Gli attacchi di Donald Trump? “Ben vengano”. Così Michael Bloomberg, interpellato dall’AGI sull’invettiva del presidente Donald Trump che lo ha sbeffeggiato per la sua statura “mini”, definito “un peso leggero” e accusato di volersi “comprare” la nomination del partito democratico. Essere presi di mira “è quello che vogliamo”, ha risposto Bloomberg che come strategia ha scelto di ignorare i rivali democratici ed incentrare la sua corsa per la Casa Bianca sulla necessità di mandare a casa Donald Trump e sul fatto di essere l’uomo giusto per riuscirci.
“Sono l’anti-Trump. Corro per garantire che Trump sia un presidente da un solo mandato”, ha rimarcato l’ex sindaco di New York durante il suo intervento ad una cena di raccolta fondi del partito democratico della Harris County, in Texas, dove è tornato per la quarta volta da quando è sceso in campo a fine novembre. Trump “è una minaccia esistenziale per il nostro Paese e i nostri valori. Su ogni questione importante fa sempre la stessa cosa: mente, accusa gli altri e non risolve niente. Sa solo dividere. Non ha idea di come unire e costruire. Io sono un ingegnere e so come costruire”, ha aggiunto Bloomberg durante il suo intervento alla serata dem di Houston, nel giorno in cui ha incassato l’endorsement del sindaco della quarta città degli Stati Uniti, Sylvester Turner.
Sempre a Houston, Bloomberg ha deciso di lanciare l’iniziativa “Mike for Black America” e si è ripetutamente scusato per aver appoggiato da sindaco di New York lo “stop-and-frisk”, ovvero le perquisizioni senza mandato che hanno comportato abusi da parte della polizia a danno soprattutto di giovano afro-americani. “Non posso cambiare la storia. Ma si impara dai propri errori”, ha spiegato. L’ex sindaco della Grande Mela ha dunque ricordato come anche la sua famiglia ebrea sia stata discriminata e come “le discriminazioni contro qualcuno riguardino tutti”.
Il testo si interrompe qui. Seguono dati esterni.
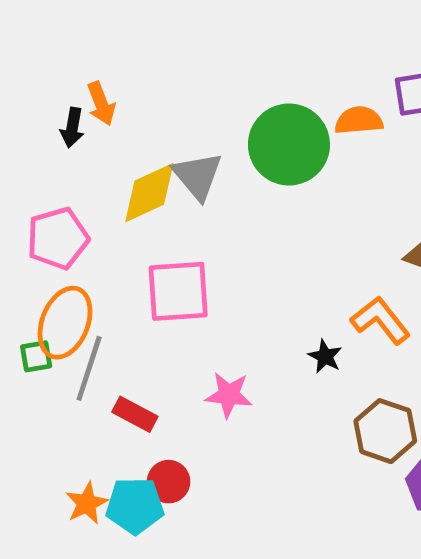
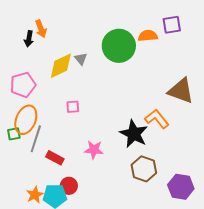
gray triangle: (197, 176) -> (81, 59), size x0.6
pink square: (178, 291) -> (73, 107), size x0.5
black star: (325, 356) -> (134, 134), size x2.0
brown hexagon: (385, 431) -> (144, 169), moved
All’evento “Mike for Black America” ad appoggiare Bloomberg c’erano 12 sindaci Usa, compresa la prima cittadina di Washington Dc, Muriel Bowser. Bloomberg sta scommettendo sul Texas che figura tra i 14 Stati delle primarie del “Super Tuesday”, in calendario il prossimo 3 marzo, quando saranno assegnati 1.344 delegati sugli almeno 1.991 necessari per la nomination democratica. Nello Stato della stella solitaria, dove ci sono in palio 228 delegati, ha già speso almeno 24 milioni di dollari in spot televisivi e per la sua campagna lavorano 175 dipendenti in 19 diversi uffici. A dispetto della sua tardiva discesa in campo, secondo l’ultimo sondaggio Quinnipiac, Bloomberg è terzo a livello nazionale tra i dem, preceduto da Joe Biden e Bernie Sanders.